With this tale of a secret-filled Hollywood family on the verge of implosion, director David Cronenberg forges both a wicked social satire and a very human ghost story from today’s celebrity-obsessed culture. Maps to the Stars tours the seductive allure and the tender, darkly comic underbelly of contemporary success. Starring Julianne Moore, Mia Wasikowska, Olivia Williams, Sarah Gadon, John Cusack and Robert Pattinson.

Monsoon, Sturla Gunnarsson

Monsoon takes a look the vast weather system that permeates and unifies the varied culture of India. (Van Royko)

Part road movie, part spectacle, part drama, Monsoon is Sturla Gunnarsson’s meditation on chaos, creation and faith, set in the land of believers. The subject is the monsoon, the incomparably vast weather system that permeates and unifies the varied culture of India, shaping the conditions of existence for its billion inhabitants.

The Price We Pay, Harold Crooks

Director Harold Crooks (Surviving Progress) blows the lid off the dirty world of corporate malfeasance with this incendiary documentary about the dark history and dire present-day reality of big-business tax avoidance, which has seen multinationals depriving governments of trillions of dollars in tax revenues by harbouring profits in offshore havens.

Sol, Marie-Hélène Cousineau and Susan Avingaq

When Solomon Uyarasuk, a young Inuk man filled with talent and promise, is found dead while in RCMP custody, the police claim suicide but the community suspects murder. Sol is a riveting and emotional documentary that explores the underlying issues of youth suicide in Canada’s North while investigating the truth behind Solomon’s tragic death.

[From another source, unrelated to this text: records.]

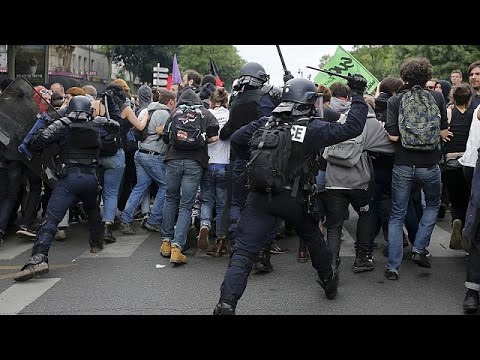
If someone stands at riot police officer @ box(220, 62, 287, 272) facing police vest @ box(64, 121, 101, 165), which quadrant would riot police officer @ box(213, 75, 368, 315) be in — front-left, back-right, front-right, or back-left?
back-left

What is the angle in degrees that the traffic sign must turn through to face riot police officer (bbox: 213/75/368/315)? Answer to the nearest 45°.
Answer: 0° — it already faces them

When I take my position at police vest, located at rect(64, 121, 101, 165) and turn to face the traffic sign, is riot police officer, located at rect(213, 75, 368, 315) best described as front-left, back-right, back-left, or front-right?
back-right

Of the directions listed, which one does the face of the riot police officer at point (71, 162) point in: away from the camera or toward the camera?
away from the camera

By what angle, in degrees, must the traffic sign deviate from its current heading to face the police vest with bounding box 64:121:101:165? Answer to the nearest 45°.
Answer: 0° — it already faces it

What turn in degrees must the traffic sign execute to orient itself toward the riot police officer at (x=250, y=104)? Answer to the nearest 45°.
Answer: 0° — it already faces them

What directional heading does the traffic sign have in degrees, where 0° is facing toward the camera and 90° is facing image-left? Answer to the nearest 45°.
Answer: approximately 0°

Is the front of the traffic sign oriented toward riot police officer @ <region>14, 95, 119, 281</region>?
yes
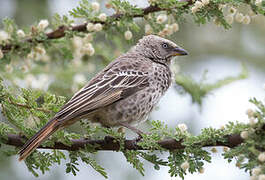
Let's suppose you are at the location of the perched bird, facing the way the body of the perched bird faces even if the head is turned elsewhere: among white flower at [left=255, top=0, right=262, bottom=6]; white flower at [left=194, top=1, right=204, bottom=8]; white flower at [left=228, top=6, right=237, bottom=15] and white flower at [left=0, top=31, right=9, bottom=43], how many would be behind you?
1

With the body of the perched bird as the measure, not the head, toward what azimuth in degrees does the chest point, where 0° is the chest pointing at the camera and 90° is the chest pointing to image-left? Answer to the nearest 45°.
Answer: approximately 270°

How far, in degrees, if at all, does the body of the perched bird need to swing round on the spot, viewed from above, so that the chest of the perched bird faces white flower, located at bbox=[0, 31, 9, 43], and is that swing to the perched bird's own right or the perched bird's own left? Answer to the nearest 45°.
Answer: approximately 180°
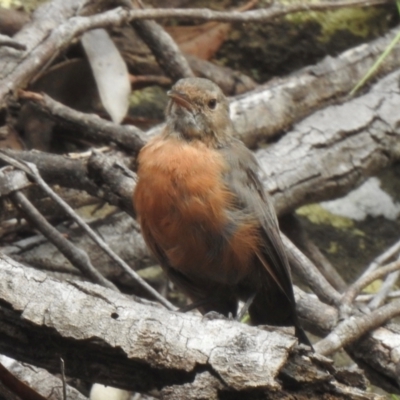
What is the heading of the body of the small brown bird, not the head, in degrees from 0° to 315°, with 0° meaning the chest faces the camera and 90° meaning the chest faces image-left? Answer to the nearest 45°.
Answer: approximately 45°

Tu dors Nicole, Stéphane Lafleur

Twenty-two-year-old Nicole is adrift after college graduation, working a dead-end job, making the most of the family home while her parents are away, enjoying peaceful evenings with her best friend, Véronique. When Nicole’s older brother shows up with his band to record an album, their summer takes an unexpected turn and the girls’ friendship is put to the test. Amidst a rising heat wave, Nicole’s insomnia — and romantic misadventures — mount each day. Tu dors Nicole takes a humorous look at the beginning of adulthood and all its possibilities. Starring Julianne Côté, Juliette Gosselin, and Marc-André Grondin.

Violent, Andrew Huculiak

A catastrophic event sparks a young Norwegian woman’s memories of the five people who loved her most, in the visually stunning feature debut of west coast musician and filmmaker Andrew Huculiak. Starring Dagny Backer Johnsen.